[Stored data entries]

━━━━━━━━━━

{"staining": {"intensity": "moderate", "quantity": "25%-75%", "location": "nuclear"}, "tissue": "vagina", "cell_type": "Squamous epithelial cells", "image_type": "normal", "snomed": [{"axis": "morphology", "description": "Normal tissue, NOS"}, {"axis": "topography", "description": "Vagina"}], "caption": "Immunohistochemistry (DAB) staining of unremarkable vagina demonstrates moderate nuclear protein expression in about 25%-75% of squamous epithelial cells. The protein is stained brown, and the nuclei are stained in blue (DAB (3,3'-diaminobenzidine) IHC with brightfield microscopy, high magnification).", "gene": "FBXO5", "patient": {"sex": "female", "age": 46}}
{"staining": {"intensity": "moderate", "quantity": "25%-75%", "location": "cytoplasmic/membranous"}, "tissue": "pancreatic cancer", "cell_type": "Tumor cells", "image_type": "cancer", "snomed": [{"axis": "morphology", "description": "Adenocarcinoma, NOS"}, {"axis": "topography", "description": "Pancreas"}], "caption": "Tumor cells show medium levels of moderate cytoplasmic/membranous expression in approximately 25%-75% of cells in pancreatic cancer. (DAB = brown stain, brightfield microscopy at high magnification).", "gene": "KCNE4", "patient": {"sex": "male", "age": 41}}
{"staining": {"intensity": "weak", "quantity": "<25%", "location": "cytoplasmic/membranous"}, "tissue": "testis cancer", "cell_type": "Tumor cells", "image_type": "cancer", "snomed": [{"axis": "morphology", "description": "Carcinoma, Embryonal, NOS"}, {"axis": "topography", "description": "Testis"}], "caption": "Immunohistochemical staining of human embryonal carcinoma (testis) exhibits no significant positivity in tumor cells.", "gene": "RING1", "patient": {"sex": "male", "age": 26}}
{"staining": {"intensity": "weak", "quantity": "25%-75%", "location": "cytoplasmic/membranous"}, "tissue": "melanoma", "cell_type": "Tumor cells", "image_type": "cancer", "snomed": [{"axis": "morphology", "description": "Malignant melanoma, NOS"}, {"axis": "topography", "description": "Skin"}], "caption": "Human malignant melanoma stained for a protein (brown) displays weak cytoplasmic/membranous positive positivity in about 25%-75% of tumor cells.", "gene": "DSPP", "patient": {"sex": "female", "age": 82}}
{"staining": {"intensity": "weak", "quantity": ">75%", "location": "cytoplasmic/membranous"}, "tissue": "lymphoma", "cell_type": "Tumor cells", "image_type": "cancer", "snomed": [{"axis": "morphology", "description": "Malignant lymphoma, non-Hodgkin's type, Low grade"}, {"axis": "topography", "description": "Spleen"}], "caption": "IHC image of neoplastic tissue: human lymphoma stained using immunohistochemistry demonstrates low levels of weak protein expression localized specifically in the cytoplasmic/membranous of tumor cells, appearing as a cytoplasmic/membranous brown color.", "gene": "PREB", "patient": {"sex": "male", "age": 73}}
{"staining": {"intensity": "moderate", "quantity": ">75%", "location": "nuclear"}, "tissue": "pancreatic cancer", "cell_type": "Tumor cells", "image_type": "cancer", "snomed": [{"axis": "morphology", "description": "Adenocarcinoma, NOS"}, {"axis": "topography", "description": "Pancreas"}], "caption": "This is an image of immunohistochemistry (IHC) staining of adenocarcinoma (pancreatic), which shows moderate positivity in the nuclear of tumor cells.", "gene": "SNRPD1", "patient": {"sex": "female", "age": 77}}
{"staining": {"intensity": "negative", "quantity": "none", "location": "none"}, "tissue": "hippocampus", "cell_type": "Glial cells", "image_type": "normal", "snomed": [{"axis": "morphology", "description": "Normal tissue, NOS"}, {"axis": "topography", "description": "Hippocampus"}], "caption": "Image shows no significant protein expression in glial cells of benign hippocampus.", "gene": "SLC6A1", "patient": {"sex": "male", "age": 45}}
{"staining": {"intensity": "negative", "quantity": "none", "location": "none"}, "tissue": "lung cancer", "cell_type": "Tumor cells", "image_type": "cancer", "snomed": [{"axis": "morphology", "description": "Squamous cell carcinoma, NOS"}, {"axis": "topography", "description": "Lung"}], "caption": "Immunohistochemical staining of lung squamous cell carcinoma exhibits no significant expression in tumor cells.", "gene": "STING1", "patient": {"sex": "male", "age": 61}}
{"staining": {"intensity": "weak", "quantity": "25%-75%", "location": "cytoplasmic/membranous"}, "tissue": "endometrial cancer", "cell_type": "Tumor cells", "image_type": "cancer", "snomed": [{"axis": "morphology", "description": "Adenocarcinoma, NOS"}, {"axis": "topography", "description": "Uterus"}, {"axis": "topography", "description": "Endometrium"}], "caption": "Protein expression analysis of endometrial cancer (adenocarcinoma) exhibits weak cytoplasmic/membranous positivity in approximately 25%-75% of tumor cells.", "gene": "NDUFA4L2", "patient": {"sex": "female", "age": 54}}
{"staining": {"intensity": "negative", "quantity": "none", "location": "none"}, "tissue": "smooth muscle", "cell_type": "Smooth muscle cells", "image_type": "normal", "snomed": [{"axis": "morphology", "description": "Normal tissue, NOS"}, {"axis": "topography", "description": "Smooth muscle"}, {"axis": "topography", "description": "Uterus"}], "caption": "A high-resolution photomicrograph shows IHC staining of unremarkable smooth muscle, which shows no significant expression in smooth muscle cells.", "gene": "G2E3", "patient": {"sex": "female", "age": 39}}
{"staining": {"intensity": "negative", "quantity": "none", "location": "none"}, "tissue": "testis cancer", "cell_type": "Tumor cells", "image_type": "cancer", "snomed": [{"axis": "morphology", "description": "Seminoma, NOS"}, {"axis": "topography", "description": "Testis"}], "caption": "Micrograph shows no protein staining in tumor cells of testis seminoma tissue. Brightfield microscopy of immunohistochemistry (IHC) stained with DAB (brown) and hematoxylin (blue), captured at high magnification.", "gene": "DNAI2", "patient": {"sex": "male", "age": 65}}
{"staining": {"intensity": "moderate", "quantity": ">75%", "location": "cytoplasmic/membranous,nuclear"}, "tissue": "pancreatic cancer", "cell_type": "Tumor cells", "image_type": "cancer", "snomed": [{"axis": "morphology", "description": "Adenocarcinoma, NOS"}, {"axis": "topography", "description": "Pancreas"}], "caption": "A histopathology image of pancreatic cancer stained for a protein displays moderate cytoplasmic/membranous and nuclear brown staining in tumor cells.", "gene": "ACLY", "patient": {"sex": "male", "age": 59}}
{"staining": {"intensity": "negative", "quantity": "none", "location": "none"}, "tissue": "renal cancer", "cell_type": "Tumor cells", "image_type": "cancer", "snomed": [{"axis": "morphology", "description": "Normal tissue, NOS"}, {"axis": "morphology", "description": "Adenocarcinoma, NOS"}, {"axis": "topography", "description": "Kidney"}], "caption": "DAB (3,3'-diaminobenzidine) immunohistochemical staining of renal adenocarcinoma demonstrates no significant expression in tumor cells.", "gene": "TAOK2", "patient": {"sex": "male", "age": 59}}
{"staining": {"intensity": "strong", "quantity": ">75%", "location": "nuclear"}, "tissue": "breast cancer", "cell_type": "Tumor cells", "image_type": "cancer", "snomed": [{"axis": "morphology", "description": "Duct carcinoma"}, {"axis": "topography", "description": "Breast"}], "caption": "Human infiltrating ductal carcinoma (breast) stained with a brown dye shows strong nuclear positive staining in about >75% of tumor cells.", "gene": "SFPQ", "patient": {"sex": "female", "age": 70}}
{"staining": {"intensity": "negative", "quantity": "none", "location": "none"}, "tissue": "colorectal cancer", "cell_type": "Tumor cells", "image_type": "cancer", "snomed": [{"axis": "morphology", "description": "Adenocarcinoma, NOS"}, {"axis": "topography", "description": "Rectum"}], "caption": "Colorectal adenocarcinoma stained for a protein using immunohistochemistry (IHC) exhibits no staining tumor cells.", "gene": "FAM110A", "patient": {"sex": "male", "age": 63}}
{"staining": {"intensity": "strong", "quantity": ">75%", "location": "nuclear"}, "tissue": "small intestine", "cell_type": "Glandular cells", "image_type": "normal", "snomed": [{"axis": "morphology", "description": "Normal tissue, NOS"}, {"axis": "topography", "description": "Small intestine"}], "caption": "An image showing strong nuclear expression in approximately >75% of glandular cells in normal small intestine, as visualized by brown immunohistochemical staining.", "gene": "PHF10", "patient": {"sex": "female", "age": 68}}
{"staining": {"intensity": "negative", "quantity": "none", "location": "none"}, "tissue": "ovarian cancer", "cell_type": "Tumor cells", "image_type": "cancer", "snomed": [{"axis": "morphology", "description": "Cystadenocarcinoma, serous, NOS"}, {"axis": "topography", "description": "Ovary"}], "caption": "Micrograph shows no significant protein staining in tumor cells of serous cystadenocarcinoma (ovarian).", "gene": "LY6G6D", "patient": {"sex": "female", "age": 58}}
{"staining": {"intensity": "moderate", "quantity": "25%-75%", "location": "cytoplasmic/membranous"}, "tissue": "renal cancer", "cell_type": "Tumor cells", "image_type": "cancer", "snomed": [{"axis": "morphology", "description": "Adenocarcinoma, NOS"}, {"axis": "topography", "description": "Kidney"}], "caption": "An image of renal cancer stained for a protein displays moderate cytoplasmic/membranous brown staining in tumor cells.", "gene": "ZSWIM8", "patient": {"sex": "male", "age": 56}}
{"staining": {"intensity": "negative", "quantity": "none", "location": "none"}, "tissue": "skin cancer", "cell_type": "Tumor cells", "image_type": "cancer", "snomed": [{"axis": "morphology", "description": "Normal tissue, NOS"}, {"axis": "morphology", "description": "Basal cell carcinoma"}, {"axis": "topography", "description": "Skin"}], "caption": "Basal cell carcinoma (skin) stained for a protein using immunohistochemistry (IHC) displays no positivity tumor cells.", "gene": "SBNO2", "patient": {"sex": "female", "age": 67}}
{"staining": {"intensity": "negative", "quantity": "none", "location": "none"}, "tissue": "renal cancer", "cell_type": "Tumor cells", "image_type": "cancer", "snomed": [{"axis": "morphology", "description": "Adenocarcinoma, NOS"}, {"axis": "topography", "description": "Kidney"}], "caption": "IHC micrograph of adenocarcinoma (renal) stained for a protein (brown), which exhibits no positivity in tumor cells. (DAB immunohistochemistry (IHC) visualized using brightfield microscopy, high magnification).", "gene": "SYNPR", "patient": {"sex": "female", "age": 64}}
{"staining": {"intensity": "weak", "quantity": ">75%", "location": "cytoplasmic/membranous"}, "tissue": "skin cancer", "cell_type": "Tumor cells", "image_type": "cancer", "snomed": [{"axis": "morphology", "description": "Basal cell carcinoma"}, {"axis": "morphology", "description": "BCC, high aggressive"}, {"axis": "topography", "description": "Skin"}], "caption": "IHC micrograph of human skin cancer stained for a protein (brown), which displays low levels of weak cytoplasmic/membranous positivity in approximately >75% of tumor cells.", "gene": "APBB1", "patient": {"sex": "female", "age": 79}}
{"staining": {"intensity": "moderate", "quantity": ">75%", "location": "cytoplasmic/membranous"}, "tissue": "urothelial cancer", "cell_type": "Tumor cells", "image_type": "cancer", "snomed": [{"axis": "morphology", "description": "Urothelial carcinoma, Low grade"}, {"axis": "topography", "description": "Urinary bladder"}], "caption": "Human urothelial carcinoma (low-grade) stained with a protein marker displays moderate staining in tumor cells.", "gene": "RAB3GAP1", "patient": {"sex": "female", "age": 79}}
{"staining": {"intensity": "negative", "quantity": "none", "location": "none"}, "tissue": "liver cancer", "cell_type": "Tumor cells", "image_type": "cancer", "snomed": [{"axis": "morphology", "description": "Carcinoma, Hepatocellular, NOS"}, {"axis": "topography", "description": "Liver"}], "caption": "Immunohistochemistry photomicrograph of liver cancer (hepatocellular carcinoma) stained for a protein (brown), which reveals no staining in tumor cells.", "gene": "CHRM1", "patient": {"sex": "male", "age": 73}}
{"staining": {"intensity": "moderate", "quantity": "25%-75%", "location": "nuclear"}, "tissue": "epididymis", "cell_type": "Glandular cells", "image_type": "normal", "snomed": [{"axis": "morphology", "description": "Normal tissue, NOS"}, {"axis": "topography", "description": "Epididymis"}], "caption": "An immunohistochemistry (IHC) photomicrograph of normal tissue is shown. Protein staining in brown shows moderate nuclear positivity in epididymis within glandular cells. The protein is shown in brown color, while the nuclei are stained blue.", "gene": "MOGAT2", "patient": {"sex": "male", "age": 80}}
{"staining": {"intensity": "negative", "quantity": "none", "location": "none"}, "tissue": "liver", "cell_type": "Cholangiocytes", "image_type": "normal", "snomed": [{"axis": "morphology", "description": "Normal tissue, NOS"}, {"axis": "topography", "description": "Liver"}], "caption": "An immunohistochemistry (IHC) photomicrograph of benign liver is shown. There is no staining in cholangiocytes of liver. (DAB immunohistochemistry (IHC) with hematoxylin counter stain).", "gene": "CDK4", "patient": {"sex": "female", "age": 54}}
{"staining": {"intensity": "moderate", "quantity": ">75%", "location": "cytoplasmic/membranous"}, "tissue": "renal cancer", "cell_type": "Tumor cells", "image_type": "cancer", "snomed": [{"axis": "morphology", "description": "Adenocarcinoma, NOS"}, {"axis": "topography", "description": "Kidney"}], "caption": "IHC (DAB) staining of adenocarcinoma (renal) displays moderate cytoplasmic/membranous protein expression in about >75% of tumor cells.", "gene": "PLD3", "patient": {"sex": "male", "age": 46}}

━━━━━━━━━━

| Problem statement |
Write out exactly the lines that fall from the line with "micrograph of adenocarcinoma" to the line with "micrograph of human" in the records above, keeping both ends.

| Solved exercise |
{"staining": {"intensity": "negative", "quantity": "none", "location": "none"}, "tissue": "renal cancer", "cell_type": "Tumor cells", "image_type": "cancer", "snomed": [{"axis": "morphology", "description": "Adenocarcinoma, NOS"}, {"axis": "topography", "description": "Kidney"}], "caption": "IHC micrograph of adenocarcinoma (renal) stained for a protein (brown), which exhibits no positivity in tumor cells. (DAB immunohistochemistry (IHC) visualized using brightfield microscopy, high magnification).", "gene": "SYNPR", "patient": {"sex": "female", "age": 64}}
{"staining": {"intensity": "weak", "quantity": ">75%", "location": "cytoplasmic/membranous"}, "tissue": "skin cancer", "cell_type": "Tumor cells", "image_type": "cancer", "snomed": [{"axis": "morphology", "description": "Basal cell carcinoma"}, {"axis": "morphology", "description": "BCC, high aggressive"}, {"axis": "topography", "description": "Skin"}], "caption": "IHC micrograph of human skin cancer stained for a protein (brown), which displays low levels of weak cytoplasmic/membranous positivity in approximately >75% of tumor cells.", "gene": "APBB1", "patient": {"sex": "female", "age": 79}}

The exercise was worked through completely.